## EXTRACTED RECORDS
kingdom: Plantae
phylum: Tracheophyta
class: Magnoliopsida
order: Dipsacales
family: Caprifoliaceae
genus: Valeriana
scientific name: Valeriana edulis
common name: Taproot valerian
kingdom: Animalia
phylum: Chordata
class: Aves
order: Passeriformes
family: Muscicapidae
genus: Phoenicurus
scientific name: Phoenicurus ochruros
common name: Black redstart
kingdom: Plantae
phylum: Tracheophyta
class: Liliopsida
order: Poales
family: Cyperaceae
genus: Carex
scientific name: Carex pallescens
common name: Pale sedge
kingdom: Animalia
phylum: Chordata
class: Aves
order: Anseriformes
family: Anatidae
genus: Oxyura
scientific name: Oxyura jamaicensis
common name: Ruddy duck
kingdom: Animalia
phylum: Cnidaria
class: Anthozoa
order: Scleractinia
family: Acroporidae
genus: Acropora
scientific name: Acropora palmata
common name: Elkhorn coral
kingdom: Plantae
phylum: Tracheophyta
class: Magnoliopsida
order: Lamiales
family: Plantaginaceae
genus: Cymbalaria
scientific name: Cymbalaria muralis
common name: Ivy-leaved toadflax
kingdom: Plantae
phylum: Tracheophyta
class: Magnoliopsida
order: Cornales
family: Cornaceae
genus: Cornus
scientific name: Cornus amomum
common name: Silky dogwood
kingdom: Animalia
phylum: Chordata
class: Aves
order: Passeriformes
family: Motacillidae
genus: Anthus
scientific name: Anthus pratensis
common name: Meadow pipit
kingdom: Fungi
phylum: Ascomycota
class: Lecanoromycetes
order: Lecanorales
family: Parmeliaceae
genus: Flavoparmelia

## TASK BRIEF
Rewrite the entries from the first line through the line containing "class: Anthozoa", changing every "common name" to "vernacular name" and leaving everything else as it is.

## FULL OUTPUT
kingdom: Plantae
phylum: Tracheophyta
class: Magnoliopsida
order: Dipsacales
family: Caprifoliaceae
genus: Valeriana
scientific name: Valeriana edulis
vernacular name: Taproot valerian
kingdom: Animalia
phylum: Chordata
class: Aves
order: Passeriformes
family: Muscicapidae
genus: Phoenicurus
scientific name: Phoenicurus ochruros
vernacular name: Black redstart
kingdom: Plantae
phylum: Tracheophyta
class: Liliopsida
order: Poales
family: Cyperaceae
genus: Carex
scientific name: Carex pallescens
vernacular name: Pale sedge
kingdom: Animalia
phylum: Chordata
class: Aves
order: Anseriformes
family: Anatidae
genus: Oxyura
scientific name: Oxyura jamaicensis
vernacular name: Ruddy duck
kingdom: Animalia
phylum: Cnidaria
class: Anthozoa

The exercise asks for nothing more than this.